2) Are the New Irish in Santander their own province by now or is it just an ethnic term the way we have 'Nuyoricans' as New York's Puerto Rican community?

1) There's still quite a lot of French in them, especially in Mexican 'Tejas y Luisiana' which still has a lot of French place names - somewhat less so in the American bits as they were less densely settled before.

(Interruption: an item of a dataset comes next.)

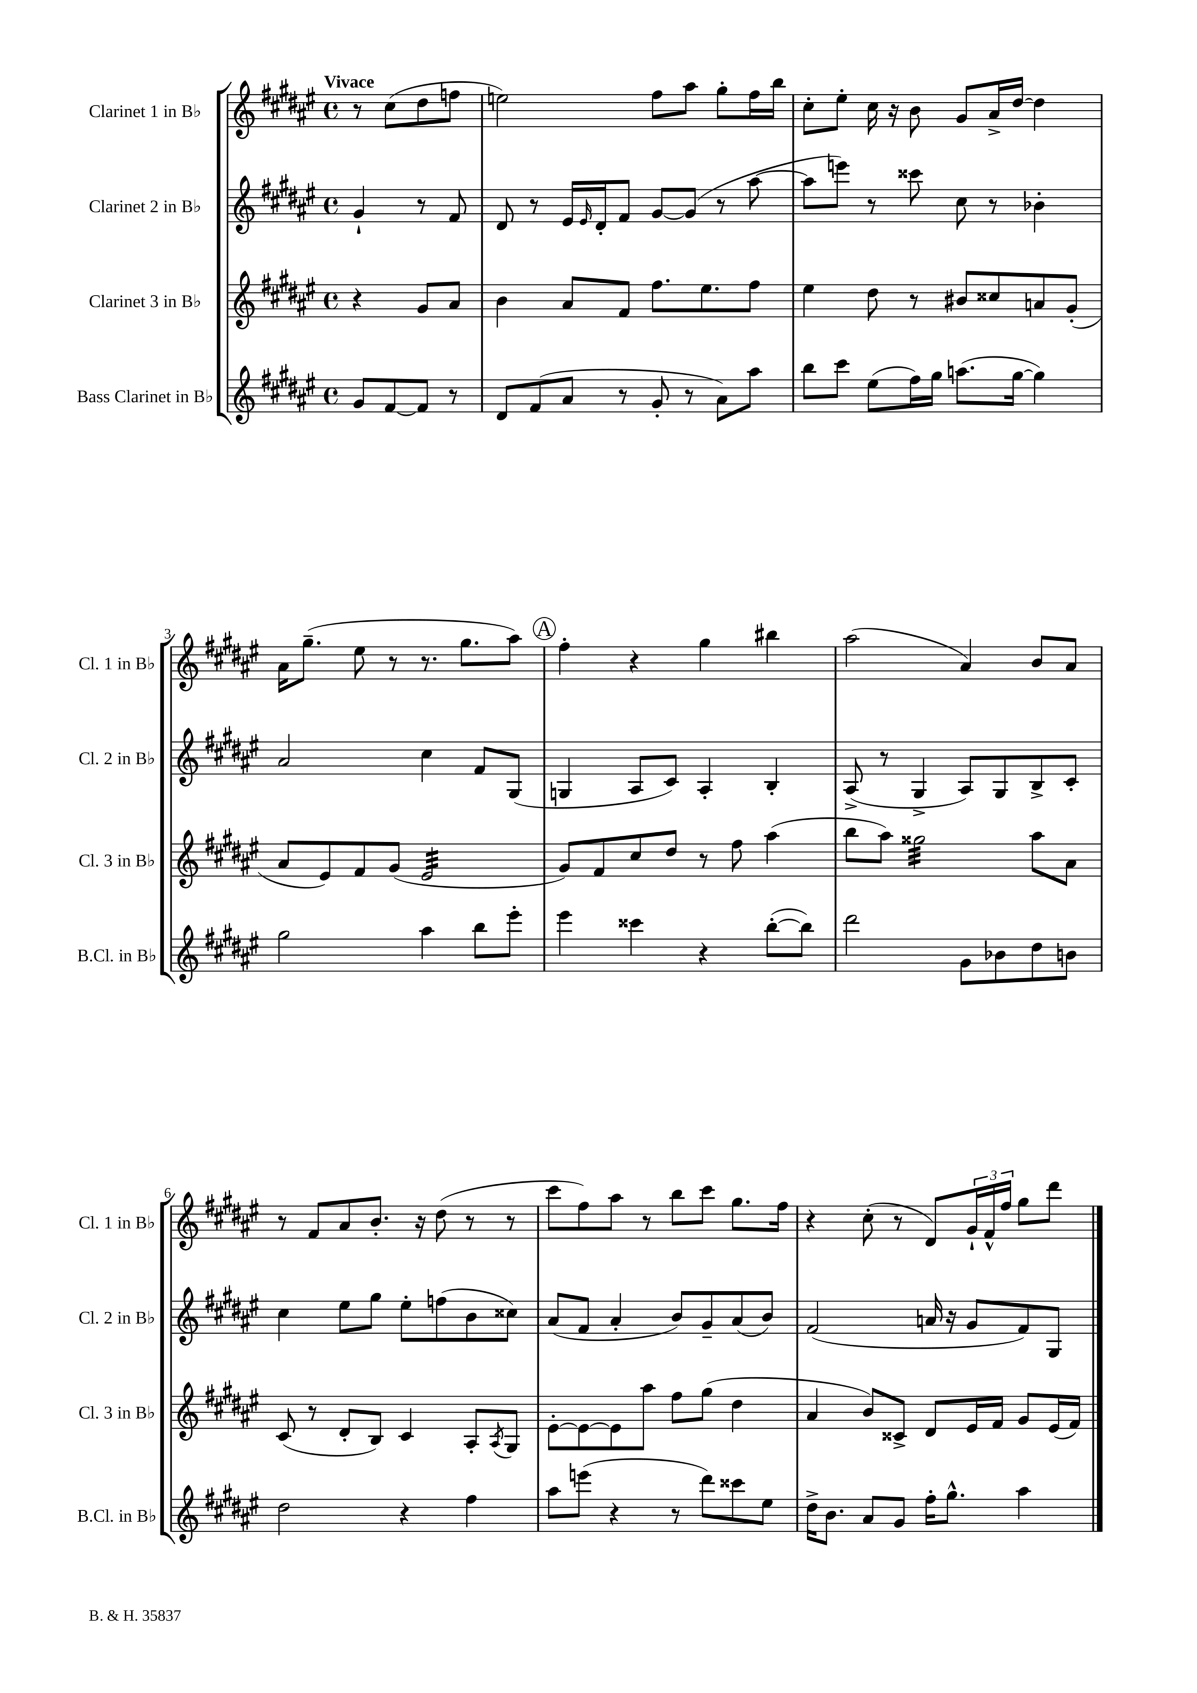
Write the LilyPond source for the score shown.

2) It's an ethnic term, they're an important minority in three provinces but the borders haven't changed. So the New Irish are politically significant but in a cross-border sense within Mexico and to a much lesser extent in Nouvelle-Orléans and the neighbouring Westernesse provinces, rather than having their own de jure polity per se. Consider it loosely analogous (albeit larger in numbers than) the Adelsverein (which, fun fact, I hadn't actually heard of at the time I came up with Irish Texas).

Also thanks to both you and others for the comments!
 

Faeelin

Banned
It feels like the Empire of North America is winning. What would be their ideal treaty, anyway?

Also, I loved the entire New Orleans piece. It definitely seemed like something a more decadent, prosperous, Nola would do.